Audubon California identified and modeled 58,000 acres of different habitats needed to sustain bird populations and to inform the State of California’s 10-Year Plan to reduce dust. Unfortunately, even with a phase 1 plan and several hundred million dollars in funding to build the habitat and dust mitigation projects, implementation is behind schedule. Finding solutions and funding are key steps, but putting plans into action is urgently needed now before air quality conditions worsen and we lose more species of birds at the Sea either to disease from poor water quality or abandonment due to lack of habitat. The vibrant communities that live around the sea and the species that depend on the sea for habitat need the State of California to fulfill its promise of a sustainable Salton Sea for people and wildlife.

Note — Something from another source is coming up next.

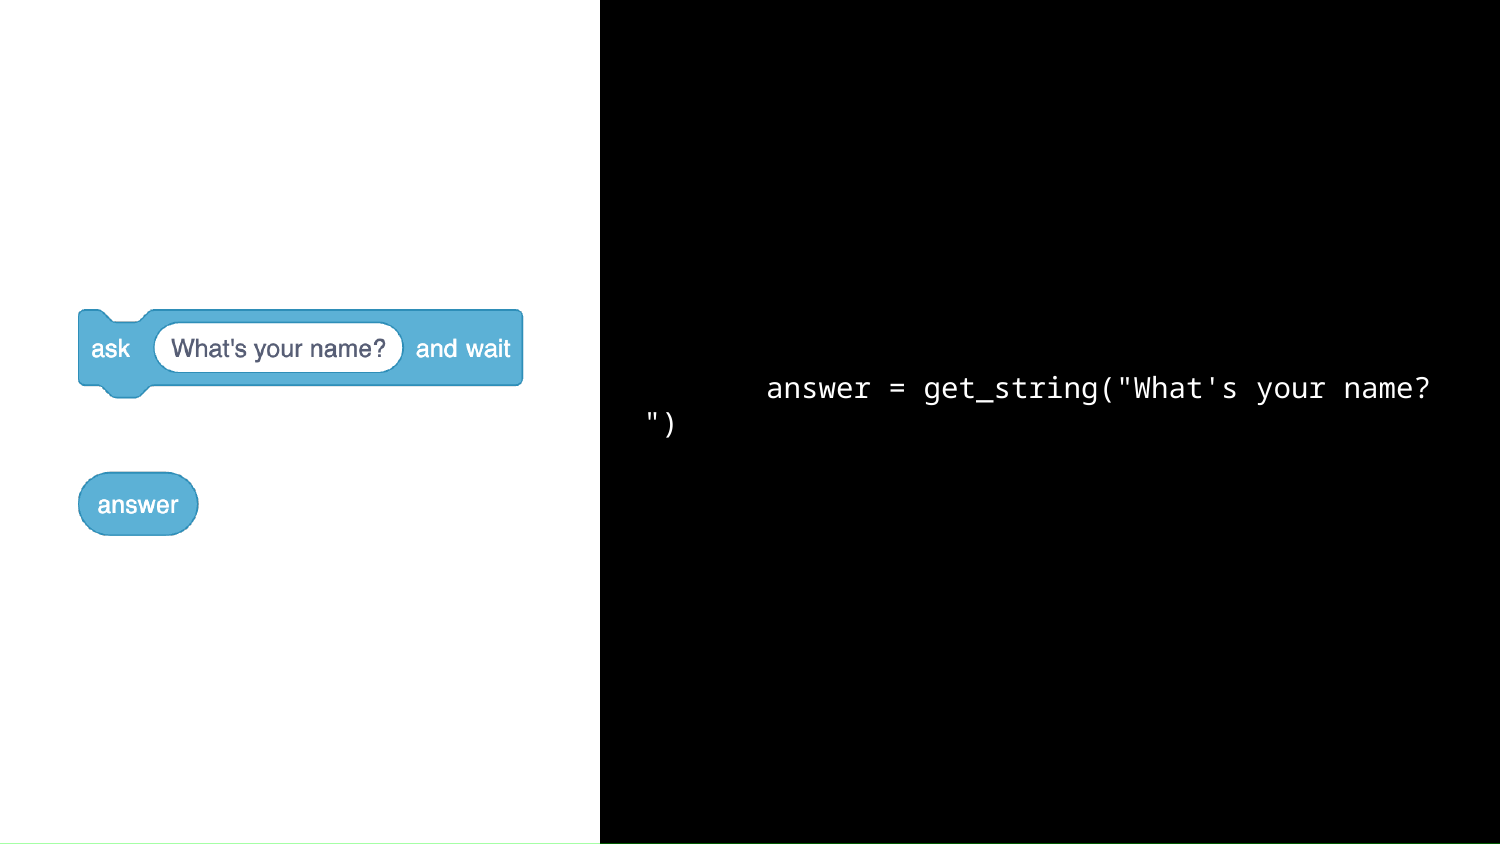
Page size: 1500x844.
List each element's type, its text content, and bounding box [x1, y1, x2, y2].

text_box string answer = get_string("What's your name? "); printf("hello, %s", answer); [628, 249, 1472, 594]
picture [75, 308, 525, 536]
text_box [0, 0, 1500, 844]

Great Salt Lake and its Wetlands – an Essential Hub in a Network of Saline Lake Habitats in the West

Audubon’s 2017 report, Water and Birds in the Arid West: Habitats in Decline, explored the water challenges facing saline lakes in the Intermountain West. It found that shorebirds, other waterbirds and waterfowl use these unique lakes and their wetlands as a network of habitats and critical stopovers. There is no similar network of habitats in the West that can meet the needs of many of these shorebirds and waterbirds. Audubon identified nine priority lake systems, three of which located in California are examined in the Consequences of Drying Lakes report—every saline lake in the West is at risk of drying.

Great Salt Lake is not only an immeasurably vital resource for Utahns, it also is a centerpiece in that network of saline lakes that dot the Intermountain West. With more than 7 million birds using Great Salt Lake annually, degradation of habitat and lack of water could be devastating for birds and the Western saline lake network as whole. The drying lakes report reinforces the importance for Utahns to be proactive and work together on water issues facing Great Salt Lake.